PROBLEM DESCRIPTION: Only the lines that contain the string "Sydney" belong in the answer; pull them from the records.
- - -
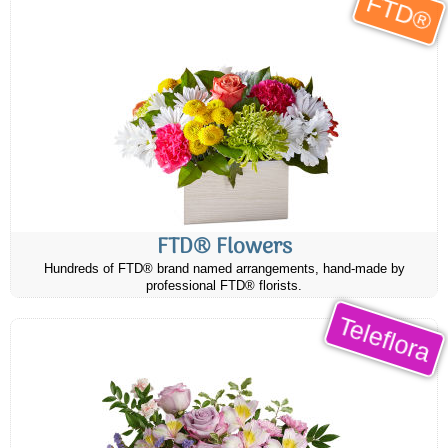
FTD®
FTD® Flowers
Hundreds of FTD® brand named arrangements, hand-made by
professional FTD® florists.
Teleflora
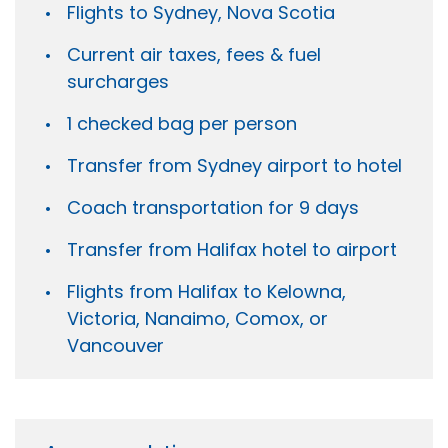
Flights to Sydney, Nova Scotia
Current air taxes, fees & fuel
surcharges
1 checked bag per person
Transfer from Sydney airport to hotel
Coach transportation for 9 days
Transfer from Halifax hotel to airport
Flights from Halifax to Kelowna,
Victoria, Nanaimo, Comox, or
Vancouver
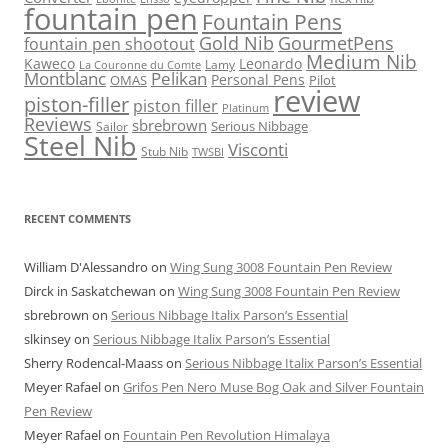
fountain pen
Fountain Pens
Gold Nib
GourmetPens
fountain pen shootout
Medium Nib
Kaweco
Leonardo
Lamy
La Couronne du Comte
Montblanc
Pelikan
Personal Pens
OMAS
Pilot
review
piston-filler
piston filler
Platinum
Reviews
sbrebrown
Serious Nibbage
Sailor
Steel Nib
Visconti
Stub Nib
TWSBI
RECENT COMMENTS
William D'Alessandro
on
Wing Sung 3008 Fountain Pen Review
Dirck in Saskatchewan
on
Wing Sung 3008 Fountain Pen Review
sbrebrown
on
Serious Nibbage Italix Parson’s Essential
slkinsey
on
Serious Nibbage Italix Parson’s Essential
Sherry Rodencal-Maass
on
Serious Nibbage Italix Parson’s Essential
Meyer Rafael
on
Grifos Pen Nero Muse Bog Oak and Silver Fountain
Pen Review
Meyer Rafael
on
Fountain Pen Revolution Himalaya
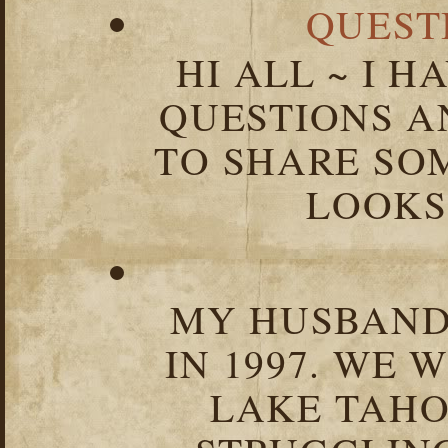
QUEST
HI ALL ~ I 
QUESTIONS 
TO SHARE SOM
LOOKS 
MY HUSBAND 
IN 1997. WE 
LAKE TAHOE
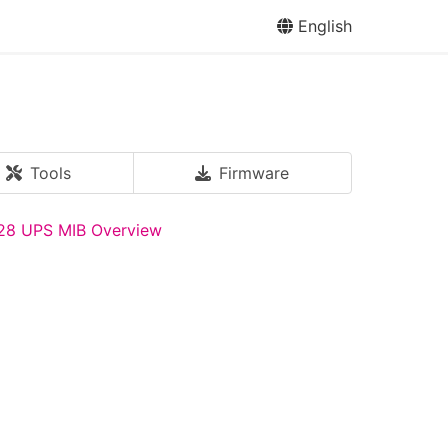
English
Tools
Firmware
28 UPS MIB Overview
- - -
PROBLEM SOLUTION:
Flights to Sydney, Nova Scotia
Transfer from Sydney airport to hotel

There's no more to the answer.